Rebif treatment advantages were seen for:
  • proportion of relapse-free patients 
  • 74.9% (254/339) for Rebif recipients 
  • 63.3% (214/338) for Avonex recipients 
  • odds ratio favored Rebif for remaining relapse free 
  • 1.9 (95% CI, 1.3 to 2.6; p = 0.0005) at 24 weeks 
  • 1.5 (95% CI, 1.1 to 2.1; p = 0.009) at 48 weeks
  • fewer active MRI lesions (p < 0.001 at 24 and 48 weeks). 


Rebif’s adverse effect profile, though predictable and manageable, featured significantly greater propensities for injection-site reactions (83% vs. 28%, p < 0.001), asymptomatic abnormalities of liver enzymes (18% vs. 9%, p = 0.002), altered white blood cell counts (11% vs. 5%, p = 0.003), and development of neutralizing antibodies (25% vs. 2%). The development of neutralizing antibodies is unlikely to impact comparative efficacy in RRMS therapy. 

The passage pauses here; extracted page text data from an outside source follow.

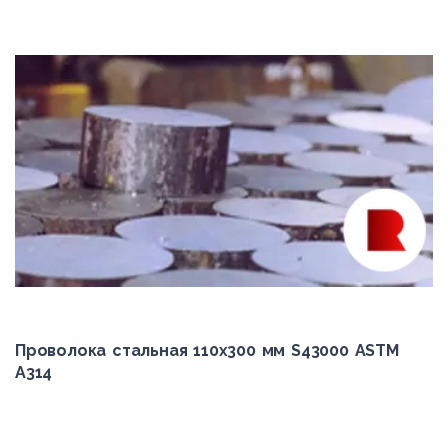
N06603
N06617
N06625
N06674
N06686
N06690
N07001
N07080
N07252
N07500
Проволока стальная 110х300 мм S43000 ASTM
N07718
A314
N07750
N07752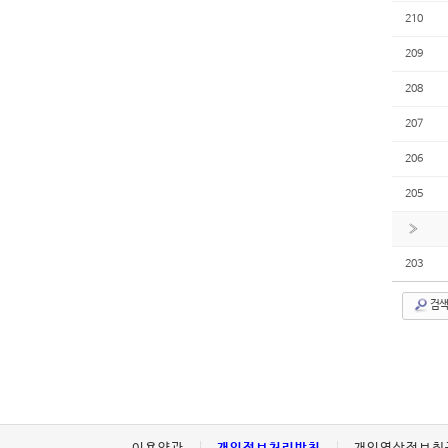
210
209
208
207
206
205
»
203
검색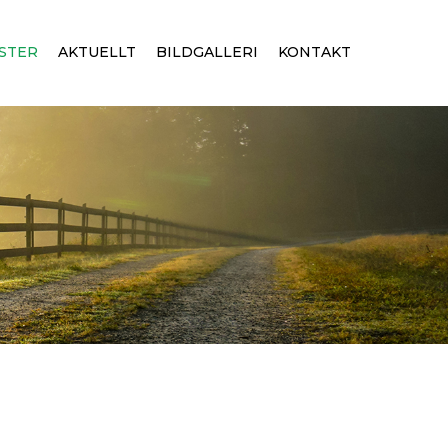
STER
AKTUELLT
BILDGALLERI
KONTAKT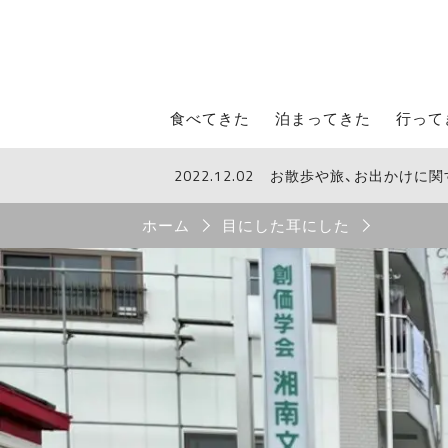
STROLL Menu
食べてきた
泊まってきた
行って
2022.12.02
お散歩や旅、お出かけに
STROLLからのお知らせ
Breadcrumb
ホーム
目にした耳にした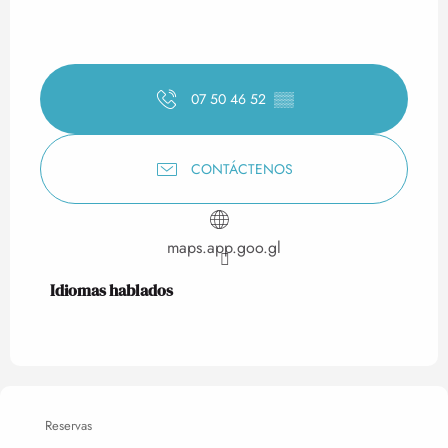
07 50 46 52
▒▒
CONTÁCTENOS
maps.app.goo.gl
Idiomas hablados
Idiomas hablados
Reservas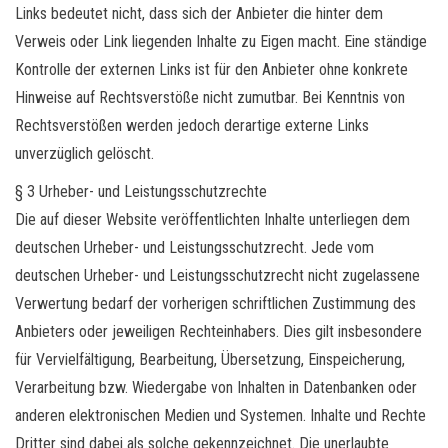
Links bedeutet nicht, dass sich der Anbieter die hinter dem
Verweis oder Link liegenden Inhalte zu Eigen macht. Eine ständige
Kontrolle der externen Links ist für den Anbieter ohne konkrete
Hinweise auf Rechtsverstöße nicht zumutbar. Bei Kenntnis von
Rechtsverstößen werden jedoch derartige externe Links
unverzüglich gelöscht.
§ 3 Urheber- und Leistungsschutzrechte
Die auf dieser Website veröffentlichten Inhalte unterliegen dem
deutschen Urheber- und Leistungsschutzrecht. Jede vom
deutschen Urheber- und Leistungsschutzrecht nicht zugelassene
Verwertung bedarf der vorherigen schriftlichen Zustimmung des
Anbieters oder jeweiligen Rechteinhabers. Dies gilt insbesondere
für Vervielfältigung, Bearbeitung, Übersetzung, Einspeicherung,
Verarbeitung bzw. Wiedergabe von Inhalten in Datenbanken oder
anderen elektronischen Medien und Systemen. Inhalte und Rechte
Dritter sind dabei als solche gekennzeichnet. Die unerlaubte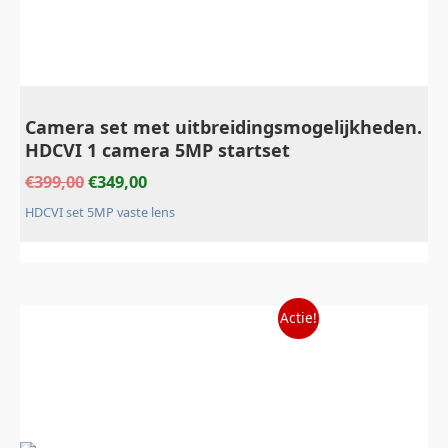
Camera set met uitbreidingsmogelijkheden.
HDCVI 1 camera 5MP startset
€
399,00
€
349,00
HDCVI set 5MP vaste lens
Oorspronkelijke
Huidige
Actie!
prijs
prijs
was:
is:
€599,00.
€499,00.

An accompanying editorial by Kieburtz and McDermott lays the groundwork for a dampened acceptance of these results. The editorial’s title, “Needed in MS – Evidence, not EVIDENCE,” begins to alert prescribing physicians to the suboptimally constructed clinical trial. The authors noted that the study features major methodological shortcomings :

  • 6 months’ duration – too short 
  • study subjects themselves were not blinded to the treatment regimen is a major bias risk relevant to reporting of relapses 
  • relapse freedom (rather than a disability measure) as the principal outcome variable 
  • higher short-term relapse-free rate, especially of this modest magnitude, by no means provides information on the long-term progression of disability
  • end results provide more questions than clear evidence that can guide therapeutic decisions 
  • unclear whether the relative benefit on relapses and MRI outcomes outweighs the litany of adversity risks 
  • the aspect of the different treatment strategies that led to clinical benefit is unclear (formulation/preparation, frequency of administration, the route of administration, or the higher weekly dosage) 
  • two different commercial products were compared 
  • two different routes of administration were compared 
  • two different dosages were compared 
  • a different frequency of administration was compared.

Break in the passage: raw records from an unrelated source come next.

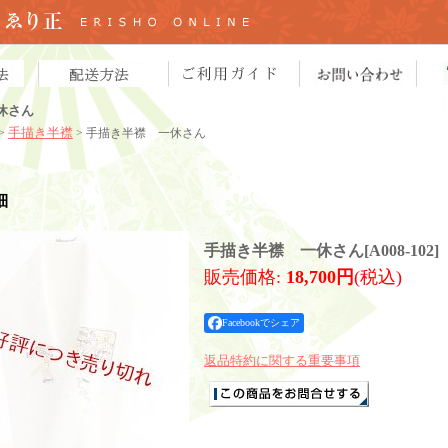
休さん
手描き半襟
>
> 手描き半襟 一休さん
細
手描き半襟 一休さん
[
A008-102
]
販売価格
:
18,700円
(税込)
Facebookでシェア
返品特約に関する重要事項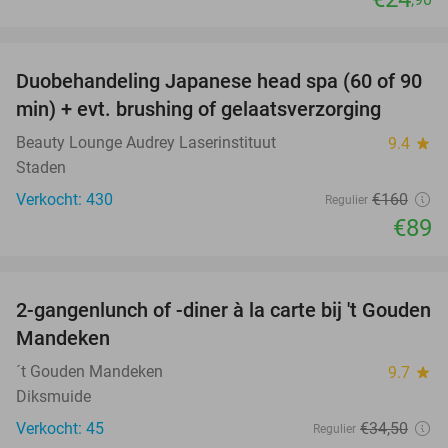
favorite_border
Duobehandeling Japanese head spa (60 of 90
44%
min) + evt. brushing of gelaatsverzorging
Beauty Lounge Audrey Laserinstituut
9.4
star
Staden
Verkocht: 430
€160
Regulier
€89
favorite_border
2-gangenlunch of -diner à la carte bij 't Gouden
32%
Mandeken
´t Gouden Mandeken
9.7
star
Diksmuide
Verkocht: 45
€34
,50
Regulier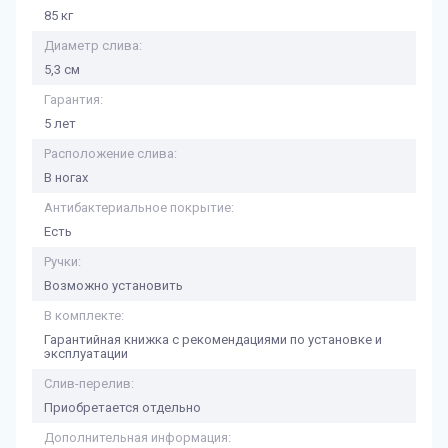
85 кг
Диаметр слива:
5,3 см
Гарантия:
5 лет
Расположение слива:
В ногах
Антибактериальное покрытие:
Есть
Ручки:
Возможно установить
В комплекте:
Гарантийная книжка с рекомендациями по установке и
эксплуатации
Слив-перелив:
Приобретается отдельно
Дополнительная информация: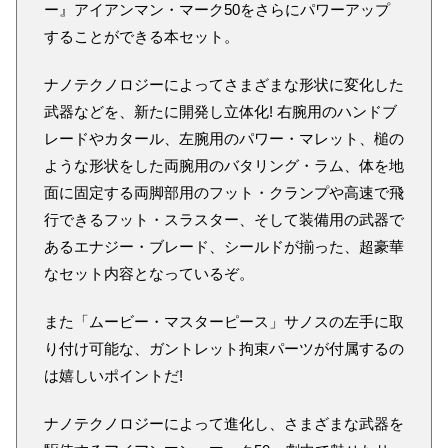
ー』アイアンマン・マーク50をさらにパワーアップ
することができる本セット。
ナノテクノロジーによってさまざまな形状に変化した
武器などを、新たに開発し立体化! 右腕用のハンドブ
レードやカタール、左腕用のパワー・マレット、槌の
ような形状をした両腕用のバタリング・ラム、体を地
面に固定する両脚部用のフット・クランプや高速で飛
行できるフット・スラスター、そして装備用の武器で
あるエナジー・ブレード、シールドが揃った、超豪華
なセット内容となっているぞ。
また「ムービー・マスターピース」サノスの左手に取
り付け可能な、ガントレット拘束パーツが付属するの
は嬉しいポイントだ!
ナノテクノロジーによって進化し、さまざまな武器を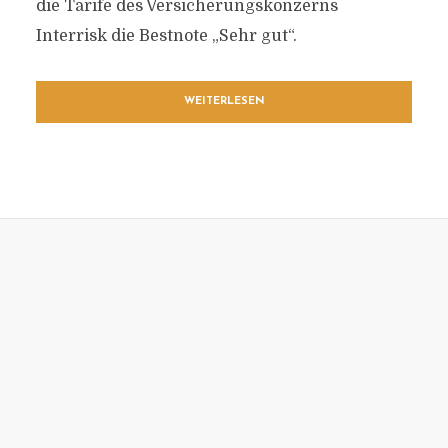
die Tarife des Versicherungskonzerns
Interrisk die Bestnote „Sehr gut“.
WEITERLESEN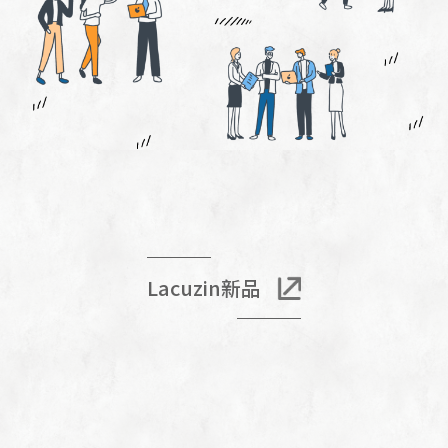
Lacuzin新品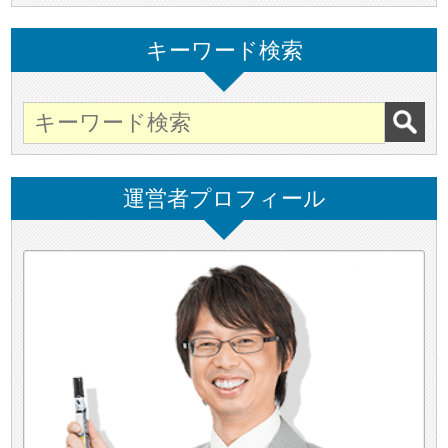
キーワード検索
運営者プロフィール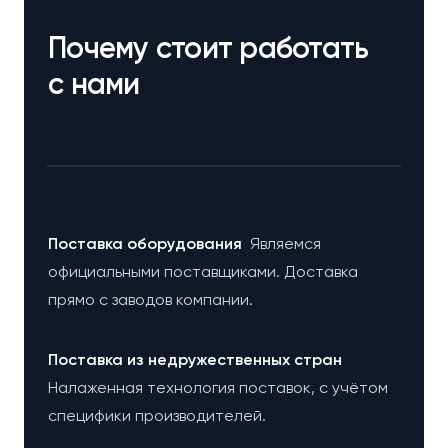
Почему стоит работать
с нами
Поставка оборудования
Являемся
официальными поставщиками. Доставка
прямо с заводов компании.
Поставка из недружественных стран
Налаженная технология поставок, с учётом
специфики производителей.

The authors write that EVIDENCE “appears to have been designed to satisfy primarily regulatory and marketing concerns rather than scientific ones,” and cite the significant limitations of such study as it pertains to making decisions regarding standards of clinical practice. 

A second editorial, written by Lublin, reiterates much of the concern expressed by the first, reminding physicians more clearly that the goal of the study was to justify overturning specific tenets of the Orphan Drug Act such that Rebif could compete with Avonex. He alerts prescribing physicians that although, “marketing-influenced studies are usually less interesting by their very nature, as the scientific questions tend to be secondary,” the study still, “provides the best available head-to-head comparative data to date of any of the … (MS) studies.… These studies then can help guide physician and patient treatment decisions in a way not previously possible.… We have a true intersection of a marketing interest and a scientific need.… They also highlight the obvious remaining gaps in our knowledge and understanding in treating (MS).”